Tentang integrasi, lanjut Harno, PT KAI Commuter Indonesia (KCI) harus ikut memikirkan kemudahan penumpang untuk mengakses angkutan umum lanjutan atau untuk berjalan kaki.
Wibowo, Kepala Humas PT Transportasi Jakarta, mengatakan, integrasi ada di sejumlah stasiun seperti Stasiun Juanda, Manggarai, Kalibata, Tanah Abang, dan Kota.
VP Komunikasi PT KCI Eva Chairunisa mengatakan, koordinasi dengan pihak terkait dilakukan untuk mengakomodasi kebutuhan penumpang akan angkutan lanjutan.
Angkutan yang terkoneksi di stasiun terbukti menaikkan jumlah penumpang, baik pengguna KRL maupun transjakarta. "Contohnya di Stasiun Tebet. Setelah integrasi dengan transjakarta, tercatat 878.530 penumpang KRL per bulan.

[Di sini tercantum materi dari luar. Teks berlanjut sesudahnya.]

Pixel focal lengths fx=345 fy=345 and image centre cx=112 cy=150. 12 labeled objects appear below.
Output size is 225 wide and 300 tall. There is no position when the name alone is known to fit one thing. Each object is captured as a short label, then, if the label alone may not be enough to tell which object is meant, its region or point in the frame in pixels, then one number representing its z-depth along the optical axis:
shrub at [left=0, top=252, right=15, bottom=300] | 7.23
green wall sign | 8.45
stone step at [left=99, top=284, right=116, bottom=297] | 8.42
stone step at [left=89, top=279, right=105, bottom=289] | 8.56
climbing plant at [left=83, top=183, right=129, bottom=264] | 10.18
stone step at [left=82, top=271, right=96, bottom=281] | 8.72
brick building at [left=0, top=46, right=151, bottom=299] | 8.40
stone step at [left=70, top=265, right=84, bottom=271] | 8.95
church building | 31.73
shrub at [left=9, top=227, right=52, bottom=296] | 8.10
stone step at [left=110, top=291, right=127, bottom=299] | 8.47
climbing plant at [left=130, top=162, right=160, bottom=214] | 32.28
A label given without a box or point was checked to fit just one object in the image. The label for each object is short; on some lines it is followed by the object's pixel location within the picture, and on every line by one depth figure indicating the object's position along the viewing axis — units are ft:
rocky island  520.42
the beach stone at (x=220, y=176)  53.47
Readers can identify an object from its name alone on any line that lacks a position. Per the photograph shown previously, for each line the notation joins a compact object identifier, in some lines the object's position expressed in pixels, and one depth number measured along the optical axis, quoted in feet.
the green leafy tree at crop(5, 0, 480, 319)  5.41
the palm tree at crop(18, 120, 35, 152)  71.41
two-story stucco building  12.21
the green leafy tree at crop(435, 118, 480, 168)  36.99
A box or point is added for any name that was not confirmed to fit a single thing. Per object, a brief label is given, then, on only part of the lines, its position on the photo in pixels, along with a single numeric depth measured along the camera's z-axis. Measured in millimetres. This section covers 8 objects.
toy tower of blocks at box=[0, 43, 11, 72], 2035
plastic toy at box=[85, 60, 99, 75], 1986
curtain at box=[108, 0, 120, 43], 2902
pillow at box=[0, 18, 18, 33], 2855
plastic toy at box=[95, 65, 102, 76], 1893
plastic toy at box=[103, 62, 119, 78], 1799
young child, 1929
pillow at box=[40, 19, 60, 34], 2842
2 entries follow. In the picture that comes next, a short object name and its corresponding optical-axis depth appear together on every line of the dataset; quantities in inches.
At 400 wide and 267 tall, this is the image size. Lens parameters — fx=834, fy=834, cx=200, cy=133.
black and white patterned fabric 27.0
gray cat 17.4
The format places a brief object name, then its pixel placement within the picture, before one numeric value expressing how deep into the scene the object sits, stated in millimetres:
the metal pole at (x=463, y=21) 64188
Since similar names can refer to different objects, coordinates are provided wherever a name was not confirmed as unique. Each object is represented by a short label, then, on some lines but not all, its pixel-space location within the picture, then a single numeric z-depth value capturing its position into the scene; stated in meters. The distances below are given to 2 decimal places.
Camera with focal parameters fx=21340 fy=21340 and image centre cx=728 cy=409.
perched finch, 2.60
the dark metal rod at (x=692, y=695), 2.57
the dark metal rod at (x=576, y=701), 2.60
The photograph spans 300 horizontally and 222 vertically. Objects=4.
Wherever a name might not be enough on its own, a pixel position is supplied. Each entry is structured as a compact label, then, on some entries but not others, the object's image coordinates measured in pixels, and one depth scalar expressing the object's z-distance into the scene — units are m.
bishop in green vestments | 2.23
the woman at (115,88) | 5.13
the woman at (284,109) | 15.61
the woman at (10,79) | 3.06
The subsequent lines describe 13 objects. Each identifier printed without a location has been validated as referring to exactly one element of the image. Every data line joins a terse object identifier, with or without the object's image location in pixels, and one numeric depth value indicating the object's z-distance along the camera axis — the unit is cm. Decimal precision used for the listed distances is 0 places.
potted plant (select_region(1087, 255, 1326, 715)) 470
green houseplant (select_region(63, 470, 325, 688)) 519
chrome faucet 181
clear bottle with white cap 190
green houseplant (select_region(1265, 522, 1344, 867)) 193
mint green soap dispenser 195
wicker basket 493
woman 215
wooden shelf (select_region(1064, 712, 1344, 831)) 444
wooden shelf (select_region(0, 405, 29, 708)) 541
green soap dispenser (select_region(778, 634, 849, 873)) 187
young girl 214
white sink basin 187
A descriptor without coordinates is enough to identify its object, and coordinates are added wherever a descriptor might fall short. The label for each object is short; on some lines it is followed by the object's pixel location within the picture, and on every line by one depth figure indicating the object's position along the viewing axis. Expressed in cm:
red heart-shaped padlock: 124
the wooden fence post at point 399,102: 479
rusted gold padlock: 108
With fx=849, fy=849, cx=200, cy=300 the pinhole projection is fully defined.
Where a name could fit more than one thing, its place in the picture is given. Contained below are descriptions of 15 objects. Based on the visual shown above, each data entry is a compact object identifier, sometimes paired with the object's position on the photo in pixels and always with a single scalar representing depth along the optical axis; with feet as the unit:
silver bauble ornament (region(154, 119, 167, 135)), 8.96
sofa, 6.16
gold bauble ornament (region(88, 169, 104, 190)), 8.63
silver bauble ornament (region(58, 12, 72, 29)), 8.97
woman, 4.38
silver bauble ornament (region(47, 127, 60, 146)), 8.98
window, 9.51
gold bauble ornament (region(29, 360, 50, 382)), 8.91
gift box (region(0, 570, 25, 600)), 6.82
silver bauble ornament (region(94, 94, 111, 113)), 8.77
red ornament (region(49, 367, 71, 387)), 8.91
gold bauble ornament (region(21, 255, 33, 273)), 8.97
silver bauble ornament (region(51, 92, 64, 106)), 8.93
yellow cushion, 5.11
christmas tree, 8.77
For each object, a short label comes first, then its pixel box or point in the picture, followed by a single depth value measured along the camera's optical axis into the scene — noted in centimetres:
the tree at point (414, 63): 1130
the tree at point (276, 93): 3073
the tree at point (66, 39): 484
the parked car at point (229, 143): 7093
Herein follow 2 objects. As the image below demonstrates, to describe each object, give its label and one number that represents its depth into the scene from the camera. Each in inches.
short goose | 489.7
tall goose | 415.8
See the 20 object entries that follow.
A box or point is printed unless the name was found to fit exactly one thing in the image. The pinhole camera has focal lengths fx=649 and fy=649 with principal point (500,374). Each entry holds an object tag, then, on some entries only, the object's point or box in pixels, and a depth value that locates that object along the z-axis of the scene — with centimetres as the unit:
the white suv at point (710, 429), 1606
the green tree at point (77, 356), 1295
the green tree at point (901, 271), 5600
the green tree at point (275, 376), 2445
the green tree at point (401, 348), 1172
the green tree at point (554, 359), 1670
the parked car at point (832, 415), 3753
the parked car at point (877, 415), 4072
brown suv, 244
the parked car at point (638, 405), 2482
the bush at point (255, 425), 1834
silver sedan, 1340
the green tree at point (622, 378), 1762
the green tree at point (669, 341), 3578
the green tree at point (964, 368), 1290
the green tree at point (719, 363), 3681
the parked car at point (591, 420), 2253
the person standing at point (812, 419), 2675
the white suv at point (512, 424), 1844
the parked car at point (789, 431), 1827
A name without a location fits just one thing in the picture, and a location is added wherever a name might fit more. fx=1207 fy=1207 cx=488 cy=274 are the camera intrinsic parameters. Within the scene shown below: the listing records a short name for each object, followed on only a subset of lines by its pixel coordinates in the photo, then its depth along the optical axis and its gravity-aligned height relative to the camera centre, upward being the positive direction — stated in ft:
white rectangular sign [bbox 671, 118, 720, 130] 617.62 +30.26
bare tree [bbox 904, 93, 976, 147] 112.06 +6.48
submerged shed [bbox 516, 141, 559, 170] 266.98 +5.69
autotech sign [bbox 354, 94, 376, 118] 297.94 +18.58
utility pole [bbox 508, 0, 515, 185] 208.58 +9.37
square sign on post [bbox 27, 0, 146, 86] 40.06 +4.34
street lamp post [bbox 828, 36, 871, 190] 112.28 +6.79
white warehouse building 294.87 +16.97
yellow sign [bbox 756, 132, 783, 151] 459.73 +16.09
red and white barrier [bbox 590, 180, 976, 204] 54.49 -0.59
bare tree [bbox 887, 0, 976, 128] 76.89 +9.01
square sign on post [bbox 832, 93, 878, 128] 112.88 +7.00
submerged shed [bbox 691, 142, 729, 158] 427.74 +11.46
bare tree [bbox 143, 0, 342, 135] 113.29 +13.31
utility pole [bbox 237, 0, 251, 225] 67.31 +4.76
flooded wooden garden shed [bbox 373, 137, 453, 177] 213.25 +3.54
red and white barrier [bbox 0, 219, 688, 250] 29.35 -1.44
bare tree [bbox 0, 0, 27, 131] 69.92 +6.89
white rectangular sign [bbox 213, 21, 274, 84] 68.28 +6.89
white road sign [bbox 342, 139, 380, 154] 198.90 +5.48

Pada Januari 2017, jumlahnya masih 778.847 penumpang," katanya.
Sayangnya, akses keluar-masuk penumpang di Stasiun Tebet mulai terhalang pedagang kaki lima. Sebagian dari mereka berjualan makanan sekaligus memasaknya di lokasi, seperti pedagang gorengan. Ini, menurut Eva, memiliki persoalan keamanan dan keselamatan bagi penumpang serta perjalanan KRL.
"Kami sudah menyampaikan masalah ini ke pihak terkait."